[The problem]:
From the piece on the Bush–Fox summit, copy the passage from "However, state control" to "lack of electricity.", swapping "electricity" for "power".

This week George W. Bush will hold his first meeting as U.S. president with the recently elected president of Mexico, Vicente Fox. According to The New York Times (*), key issues on the table are electricity and immigration. Bush is seeking more electricity from Mexico, and fewer Mexicans.

The original slogan for the summit was set to be "Less immigration, more illumination," but the president had a hard time pronouncing the string of long words and proposed the alternate "Less wets, more watts."


Bush is preparing to demand that Mexico open its state-owned petroleum industry, Pemex, to private investment in order to facilitate the export of energy to the United States.

However, state control of energy is written into the Mexican constitution, and according to the New York Times, Mexico is in no position to export electricity, given that Mexico is having a hard enough time meeting its own energy demands and will need at least $200 billion of investment to meet that demand over the next 15 years.


Keen to the challenges facing the Bush plan, key members of Bush's cabinet are testing the waters for a different solution to California's 'double brownouts.' The program is being dubbed 'Operation Wattback,' and would apparently solve both California's immigration crisis, and it's lack of electricity.

An unidentified source in the Bush cabinet was quoted as saying "The idea is to capitalize on the crisis- too much unused Mexican Labor, too little electricity in California...the solution is simple, use Mexican labor to generate electricity." The proposal apparently is based on the deployment of thousands of electricity generating treadmills to Tijuana.

"Would-be migrants will find gainful employment in Mexico, generating electricity for California," the cabinet member explained.

When questioned as to whether or not 'Operation Wattback,' was simply a method to maintain the failing free-trade policies of deregulation, and the post-NAFTA militarized border, the cabinet member shot back "Ain't no power like the power of the people."

[Data shown]:
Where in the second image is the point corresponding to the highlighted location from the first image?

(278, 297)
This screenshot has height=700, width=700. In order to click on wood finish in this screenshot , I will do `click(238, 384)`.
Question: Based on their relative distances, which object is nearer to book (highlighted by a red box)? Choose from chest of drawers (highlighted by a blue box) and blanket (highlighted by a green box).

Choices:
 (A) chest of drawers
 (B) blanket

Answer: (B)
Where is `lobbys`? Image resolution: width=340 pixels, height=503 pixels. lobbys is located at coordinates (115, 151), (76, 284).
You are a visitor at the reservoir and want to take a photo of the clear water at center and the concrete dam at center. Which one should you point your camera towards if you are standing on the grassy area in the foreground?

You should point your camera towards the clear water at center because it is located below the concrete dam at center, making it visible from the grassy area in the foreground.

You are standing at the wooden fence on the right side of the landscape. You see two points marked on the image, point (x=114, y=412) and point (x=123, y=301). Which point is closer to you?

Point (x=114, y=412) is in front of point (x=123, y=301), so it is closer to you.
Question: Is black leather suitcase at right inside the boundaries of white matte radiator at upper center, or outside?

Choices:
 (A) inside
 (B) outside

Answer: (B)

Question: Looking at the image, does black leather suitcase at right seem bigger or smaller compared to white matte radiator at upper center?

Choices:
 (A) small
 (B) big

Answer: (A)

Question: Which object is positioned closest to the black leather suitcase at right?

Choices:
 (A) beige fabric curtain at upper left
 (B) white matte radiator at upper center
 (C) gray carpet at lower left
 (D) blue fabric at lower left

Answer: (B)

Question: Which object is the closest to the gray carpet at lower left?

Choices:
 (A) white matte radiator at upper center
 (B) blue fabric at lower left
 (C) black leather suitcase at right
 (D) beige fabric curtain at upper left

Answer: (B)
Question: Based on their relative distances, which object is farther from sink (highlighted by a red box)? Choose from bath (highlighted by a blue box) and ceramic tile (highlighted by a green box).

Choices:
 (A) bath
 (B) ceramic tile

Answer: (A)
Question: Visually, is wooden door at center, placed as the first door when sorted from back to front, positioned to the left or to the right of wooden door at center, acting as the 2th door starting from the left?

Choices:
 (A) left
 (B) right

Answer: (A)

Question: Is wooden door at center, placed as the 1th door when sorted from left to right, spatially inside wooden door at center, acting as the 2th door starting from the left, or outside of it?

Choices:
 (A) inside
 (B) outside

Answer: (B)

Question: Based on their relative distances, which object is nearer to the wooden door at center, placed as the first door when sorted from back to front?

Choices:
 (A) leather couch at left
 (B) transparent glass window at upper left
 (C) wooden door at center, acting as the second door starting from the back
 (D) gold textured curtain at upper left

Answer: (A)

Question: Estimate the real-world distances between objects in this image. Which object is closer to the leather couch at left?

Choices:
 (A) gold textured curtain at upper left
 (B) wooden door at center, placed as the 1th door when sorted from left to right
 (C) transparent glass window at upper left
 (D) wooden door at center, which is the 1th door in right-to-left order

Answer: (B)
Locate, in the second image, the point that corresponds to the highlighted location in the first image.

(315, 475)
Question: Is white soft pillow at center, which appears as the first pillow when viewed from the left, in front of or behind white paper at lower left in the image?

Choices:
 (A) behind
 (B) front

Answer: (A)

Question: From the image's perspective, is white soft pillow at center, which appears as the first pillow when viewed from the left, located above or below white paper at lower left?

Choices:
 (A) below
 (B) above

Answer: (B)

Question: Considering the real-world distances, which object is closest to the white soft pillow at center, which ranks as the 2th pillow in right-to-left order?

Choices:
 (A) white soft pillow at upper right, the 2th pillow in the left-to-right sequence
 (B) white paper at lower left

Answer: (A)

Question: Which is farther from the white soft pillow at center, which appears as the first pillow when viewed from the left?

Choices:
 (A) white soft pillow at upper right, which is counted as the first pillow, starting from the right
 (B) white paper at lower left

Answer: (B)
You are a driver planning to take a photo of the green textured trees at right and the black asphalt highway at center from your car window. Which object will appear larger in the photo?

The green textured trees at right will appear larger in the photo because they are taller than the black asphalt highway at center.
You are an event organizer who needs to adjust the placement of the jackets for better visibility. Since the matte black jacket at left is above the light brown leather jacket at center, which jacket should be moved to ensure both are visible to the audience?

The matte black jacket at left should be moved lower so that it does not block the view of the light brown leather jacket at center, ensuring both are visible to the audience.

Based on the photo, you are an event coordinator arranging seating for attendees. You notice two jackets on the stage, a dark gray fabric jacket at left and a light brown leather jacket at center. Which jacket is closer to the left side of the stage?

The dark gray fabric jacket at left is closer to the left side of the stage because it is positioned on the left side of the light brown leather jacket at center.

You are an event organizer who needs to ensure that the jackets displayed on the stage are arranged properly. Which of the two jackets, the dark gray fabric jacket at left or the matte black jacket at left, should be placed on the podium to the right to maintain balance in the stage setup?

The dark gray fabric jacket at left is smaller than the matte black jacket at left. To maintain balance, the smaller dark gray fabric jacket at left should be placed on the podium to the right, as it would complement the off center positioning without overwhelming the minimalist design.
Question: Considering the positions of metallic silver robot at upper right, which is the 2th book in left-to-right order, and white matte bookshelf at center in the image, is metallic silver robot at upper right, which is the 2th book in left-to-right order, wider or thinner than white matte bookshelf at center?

[Result]:
However, state control of energy is written into the Mexican constitution, and according to the New York Times, Mexico is in no position to export power, given that Mexico is having a hard enough time meeting its own energy demands and will need at least $200 billion of investment to meet that demand over the next 15 years.


Keen to the challenges facing the Bush plan, key members of Bush's cabinet are testing the waters for a different solution to California's 'double brownouts.' The program is being dubbed 'Operation Wattback,' and would apparently solve both California's immigration crisis, and it's lack of power.